The 14 features are:
1. age - age in years
1. sex - sex (1 = male; 0 = female)
1. cp - cp: chest pain type -- Value 1: typical angina -- Value 2: atypical angina -- Value 3: non-anginal pain -- Value 4: asymptomatic
1. trestbps - resting blood pressure (in mm Hg on admission to the hospital)
1. chol - serum cholestoral in mg/dl
1. fbs - (fasting blood sugar > 120 mg/dl) (1 = true; 0 = false)
1. restecg - resting electrocardiographic results -- Value 0: normal -- Value 1: having ST-T wave abnormality (T wave inversions and/or ST elevation or depression of > 0.05 mV) -- Value 2: showing probable or definite left ventricular hypertrophy by Estes' criteria
1. thalach - maximum heart rate achieved
1. exang - exercise induced angina (1 = yes; 0 = no)
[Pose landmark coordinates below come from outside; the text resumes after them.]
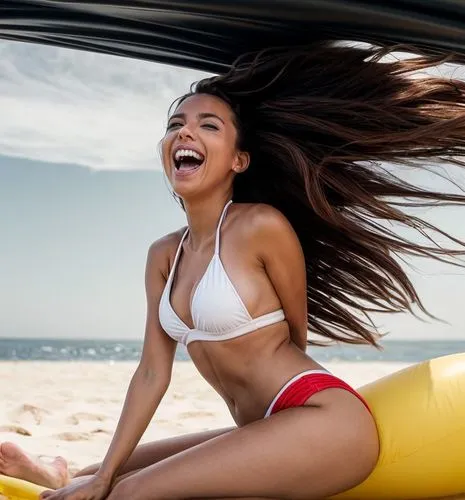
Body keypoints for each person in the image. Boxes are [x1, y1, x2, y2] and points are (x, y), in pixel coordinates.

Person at [2, 41, 465, 500]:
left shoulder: (261, 225)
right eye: (175, 125)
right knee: (104, 471)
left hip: (325, 419)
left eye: (208, 125)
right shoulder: (163, 255)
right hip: (267, 424)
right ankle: (62, 477)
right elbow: (151, 374)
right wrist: (103, 477)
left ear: (238, 160)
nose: (185, 133)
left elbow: (295, 335)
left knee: (133, 492)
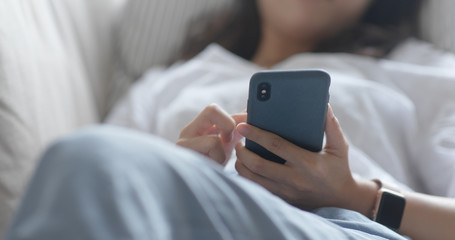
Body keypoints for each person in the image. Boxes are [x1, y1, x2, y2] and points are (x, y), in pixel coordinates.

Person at [5, 0, 455, 239]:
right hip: (183, 224)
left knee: (85, 156)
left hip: (348, 228)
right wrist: (176, 172)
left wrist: (358, 196)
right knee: (88, 164)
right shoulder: (167, 85)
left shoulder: (422, 71)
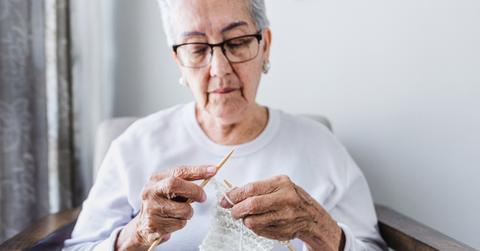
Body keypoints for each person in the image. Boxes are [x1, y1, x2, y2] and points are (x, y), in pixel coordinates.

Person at [63, 0, 387, 250]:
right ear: (179, 60)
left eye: (236, 42)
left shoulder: (320, 148)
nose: (219, 69)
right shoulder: (135, 147)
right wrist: (138, 232)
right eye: (198, 49)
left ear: (265, 46)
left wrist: (317, 227)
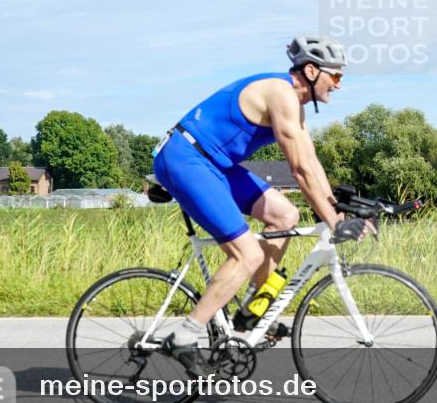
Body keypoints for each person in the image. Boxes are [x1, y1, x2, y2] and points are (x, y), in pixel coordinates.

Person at [152, 35, 373, 376]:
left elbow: (311, 162)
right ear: (312, 71)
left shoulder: (294, 106)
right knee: (248, 254)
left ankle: (251, 310)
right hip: (188, 159)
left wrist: (336, 210)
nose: (339, 85)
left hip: (215, 165)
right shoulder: (280, 93)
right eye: (337, 76)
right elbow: (298, 170)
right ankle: (185, 335)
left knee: (286, 214)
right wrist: (332, 222)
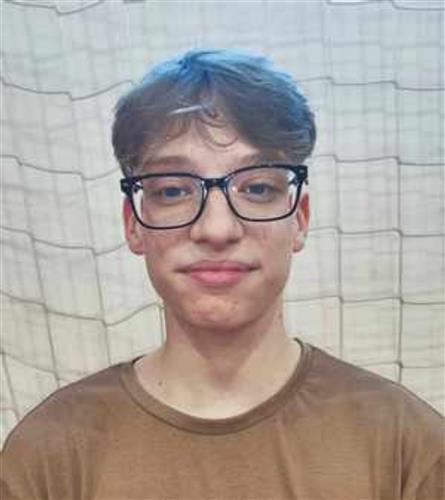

1. oldpeak - ST depression induced by exercise relative to rest
1. slope - slope: the slope of the peak exercise ST segment -- Value 1: upsloping -- Value 2: flat -- Value 3: downsloping
1. ca - number of major vessels (0-3) colored by flourosopy
1. thal - 3 = normal; 6 = fixed defect; 7 = reversable defect
1. num (the predicted attribute) - diagnosis of heart disease (angiographic disease status) -- Value 0: < 50% diameter narrowing -- Value 1: > 50% diameter narrowing
### Modeling
First, I removed any observations with NA entries from the training dataset, then used those observations to cross validate decision tree and k nearest neighbors models.
```{r}
# temp remove any observation with any missing data
hd_trn_full = na.omit(hd_trn)
# with cross-validation, tune decision tree, knn
cv_5 = trainControl(method = "cv", number = 5)
hd_tree_tune = expand.grid(
cp = c(0, 0.0001, 0.001, 0.01, 0.1, 1)
)
hd_tree_mod = train(
form = num ~ .,
data = hd_trn_full,
method = "rpart",
trControl = cv_5,
tuneLength = 10
)
hd_knn_tune = expand.grid(
k = 1:100
)
hd_knn_mod = train(
form = num ~ .,
data = hd_trn_full,
method = "knn",
trControl = cv_5,
tuneGrid = hd_knn_tune
)
```
***
## Results
I found that the decision tree model had the highest accuracy, so I chose this as my best model with the highest accuracy being 0.627.
```{r}
hd_tree_mod
```
***
## Discussion
62% accuracy does not mean one should trust this model and depend on it to determine if there's a presence of heart disease. The data being used is from 1988, and the medical world seems to have changed very much since then. Anyways, if this model is used to predict any sort of presence of heart disease, there's a chance that the prediction could a false positive or false negative. If someone uses some of the features and the models predicts they do not have heart disease, that person should still be vigilant and suggest a small possibility that the model is not correct. On the other hand, if someone uses the model and it predicts they do have heart disease, then they should seek a cardiologist and professional assistance rather than depending on a prediction model.
***
## Appendix
* Angiography or arteriography - a medical imaging technique used to visualize the inside, or lumen, of blood vessels and organs of the body, with particular interest in the arteries, veins, and the heart chambers.
* fluoroscopy - type of medical imaging that shows a continuous X-ray image on a monitor, much like an X-ray movie. During a fluoroscopy procedure, an X-ray beam is passed through the body.
* electrocardiography - process of producing an electrocardiogram (ECG or EKG). It is a graph of voltage versus time of the electrical activity of the heart using electrodes placed on the skin.